Такой сплоченной народной ненависти, как к ней, я, наверное, не наблюдала никогда. Ее не любили даже те, кто поддерживал ее мужа. Тут сошлось все, что только можно — от простецкого «баба должна знать свое место» до интеллигентских рассуждений о неуместности «семейного сближения на бале» и будто бы «пошлости» этих хождений за ручку у всех на виду. Общеизвестно, что первая популярность Ельцина как альтернативы Горбачеву не в последнюю очередь связана с его куда более традиционными для теле- и прочей аудитории отношениями с женой. «Наина Иосифовна не форсит и не выпячивается», — говорили все, и это впечатление позитивно окрашивало ее мужа.
Юлия Навальная — совершенно уникальный цветок в этом палисаднике жен отечественных политиков. И не потому, что она жена политика оппозиционного (много ли мы знаем про жен оппозиционных политиков — даже когда они имелись в количестве большем, чем один?). А потому, что она с абсолютной естественностью соединяет две трудносоединимые вещи — позицию «женщины при выдающемся мужчине» и позицию «женщины — хозяйки собственной судьбы».

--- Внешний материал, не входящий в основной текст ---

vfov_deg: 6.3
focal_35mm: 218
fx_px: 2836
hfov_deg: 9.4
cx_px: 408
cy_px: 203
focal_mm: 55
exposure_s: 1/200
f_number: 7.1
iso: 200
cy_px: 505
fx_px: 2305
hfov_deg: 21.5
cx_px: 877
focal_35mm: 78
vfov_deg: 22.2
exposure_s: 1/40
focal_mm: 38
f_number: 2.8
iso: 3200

Редактор The Blueprint, предложившая мне написать эту колонку, описала тему примерно так: «напишите про жену и сподвижницу во времена третьей волны феминизма». Не стану скрывать, эта формулировка привела меня в некоторый ступор. Я пыталась думать о Юлии в таких терминах и запутывалась все больше. Третья волна феминизма вроде бы уже схлынула, и ее сменила четвертая (действительно, мы ошиблись в нумерации. Третья волна феминизма была в 90-х, четвертая началась в 2010-х. — Прим. The Blueprint). Но если подходить к Юлии Навальной с этой точки зрения, то действительно, скорее ее можно связать с ценностями третьей, во многом концентрирующейся вокруг образа сильной женщины (несмотря на нежность образа, трудно представить себе женщину более сильную, чем Юлия, вытаскивающая мужа из омской больницы). Это, в принципе, все очень интересные и интересующие меня вещи, но странным образом думать так о Юлии оказалось каким-то натужным занятием. Мне не хочется вставлять ее в какие-то схемы и обсуждать ее типичность.

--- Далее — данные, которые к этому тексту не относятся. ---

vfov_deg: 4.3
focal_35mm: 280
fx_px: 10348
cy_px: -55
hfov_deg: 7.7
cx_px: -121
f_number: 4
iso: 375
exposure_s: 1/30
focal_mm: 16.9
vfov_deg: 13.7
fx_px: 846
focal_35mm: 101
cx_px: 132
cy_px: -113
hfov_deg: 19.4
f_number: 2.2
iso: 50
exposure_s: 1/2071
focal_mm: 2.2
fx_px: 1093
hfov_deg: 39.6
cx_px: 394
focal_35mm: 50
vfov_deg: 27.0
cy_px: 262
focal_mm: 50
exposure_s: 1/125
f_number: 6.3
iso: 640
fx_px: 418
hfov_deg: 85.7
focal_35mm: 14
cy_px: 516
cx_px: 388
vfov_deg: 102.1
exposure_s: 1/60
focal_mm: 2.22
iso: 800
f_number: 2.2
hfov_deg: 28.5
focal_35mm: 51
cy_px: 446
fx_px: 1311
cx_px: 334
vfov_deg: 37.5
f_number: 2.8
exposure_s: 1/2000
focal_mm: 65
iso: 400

Возможно, единственный персонаж в мире, с которым мне удается ее соотнести, — это Мишель Обама. Обе они обладают редчайшим человеческим качеством — осознанностью. И про ту, и про другую с уверенностью можно сказать, что их положение «жены политика» — это не обстоятельства, а сознательный выбор. Их появления, их слова, их поступки, даже их внешний вид — результат их собственного самостоятельного выбора. И той, и другой, безусловно, хватило бы сил уйти от мужа, если бы его путь им не нравился. И та, и другая вполне могли рассчитывать на собственную политическую карьеру. Но для них важно ровно то место, где они находятся. Потому что его выбрали они сами.
К сожалению, тему сходства Юлии Навальной и Мишель Обамы нельзя развивать долго. Юлия выбрала свою судьбу в ситуации настолько более драматической и тяжелой, что сравнение может показаться даже кощунственным. Юлия выбирала не просто участие в политической борьбе, пусть тяжелой и даже беспрецедентной (возможно, стоит напомнить, что до Барака Обамы чернокожих президентов в США не было), а участие в ней в обстоятельствах, нередко переходящих в убийственные — во всех смыслах этого слова. Она часто повторяет, что выходила замуж не за перспективного юриста Алексея Навального и не за оппозиционного политика Алексея Навального, а просто за Алексея Навального, так что ее решение быть с ним и в горе и в радости, мол, не удивительно. Конечно, говоря так, Юлия говорит о любви, что тут спорить. Но о любви выбранной, о любви не слепой. Об избрании пути, где каждый делает свое — важное — дело. Она говорит о верности этому — неслучайному — выбору.
Она говорит о самоуважении.
Я не знаю сегодня в России разговора более важного.